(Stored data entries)
=== Begin Enclosure ===

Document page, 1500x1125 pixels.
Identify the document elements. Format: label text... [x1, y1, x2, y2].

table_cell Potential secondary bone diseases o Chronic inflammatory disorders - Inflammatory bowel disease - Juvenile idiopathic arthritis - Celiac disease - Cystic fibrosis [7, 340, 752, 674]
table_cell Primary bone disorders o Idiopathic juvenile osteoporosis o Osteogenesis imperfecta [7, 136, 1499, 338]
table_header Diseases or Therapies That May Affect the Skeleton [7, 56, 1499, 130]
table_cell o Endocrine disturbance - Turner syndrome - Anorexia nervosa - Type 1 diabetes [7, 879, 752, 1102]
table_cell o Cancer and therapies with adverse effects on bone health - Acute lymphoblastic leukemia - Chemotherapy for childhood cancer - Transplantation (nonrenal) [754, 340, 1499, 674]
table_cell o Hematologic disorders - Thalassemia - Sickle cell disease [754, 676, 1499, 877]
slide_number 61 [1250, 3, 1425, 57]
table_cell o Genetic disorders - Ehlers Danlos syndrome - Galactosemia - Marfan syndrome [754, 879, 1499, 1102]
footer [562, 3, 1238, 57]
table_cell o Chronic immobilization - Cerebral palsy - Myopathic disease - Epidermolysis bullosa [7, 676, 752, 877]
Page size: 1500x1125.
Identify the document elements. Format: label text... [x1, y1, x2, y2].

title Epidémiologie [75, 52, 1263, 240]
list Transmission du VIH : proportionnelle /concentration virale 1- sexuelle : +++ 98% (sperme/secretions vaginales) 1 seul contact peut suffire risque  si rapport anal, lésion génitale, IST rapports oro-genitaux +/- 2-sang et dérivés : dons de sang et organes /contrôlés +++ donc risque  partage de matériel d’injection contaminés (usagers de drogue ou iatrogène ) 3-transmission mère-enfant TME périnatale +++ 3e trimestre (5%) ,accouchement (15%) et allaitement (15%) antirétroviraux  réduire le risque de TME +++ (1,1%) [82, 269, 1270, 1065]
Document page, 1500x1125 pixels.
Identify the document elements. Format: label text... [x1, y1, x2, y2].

=== End Enclosure ===

Exercise objective
Print exactly the stretch of lines beginning with the one that holds "Page size: 1500x1125." and ending at the last line above.

Solution to the exercise
Page size: 1500x1125.
Identify the document elements. Format: label text... [x1, y1, x2, y2].

title Epidémiologie [75, 52, 1263, 240]
list Transmission du VIH : proportionnelle /concentration virale 1- sexuelle : +++ 98% (sperme/secretions vaginales) 1 seul contact peut suffire risque  si rapport anal, lésion génitale, IST rapports oro-genitaux +/- 2-sang et dérivés : dons de sang et organes /contrôlés +++ donc risque  partage de matériel d’injection contaminés (usagers de drogue ou iatrogène ) 3-transmission mère-enfant TME périnatale +++ 3e trimestre (5%) ,accouchement (15%) et allaitement (15%) antirétroviraux  réduire le risque de TME +++ (1,1%) [82, 269, 1270, 1065]
Document page, 1500x1125 pixels.
Identify the document elements. Format: label text... [x1, y1, x2, y2].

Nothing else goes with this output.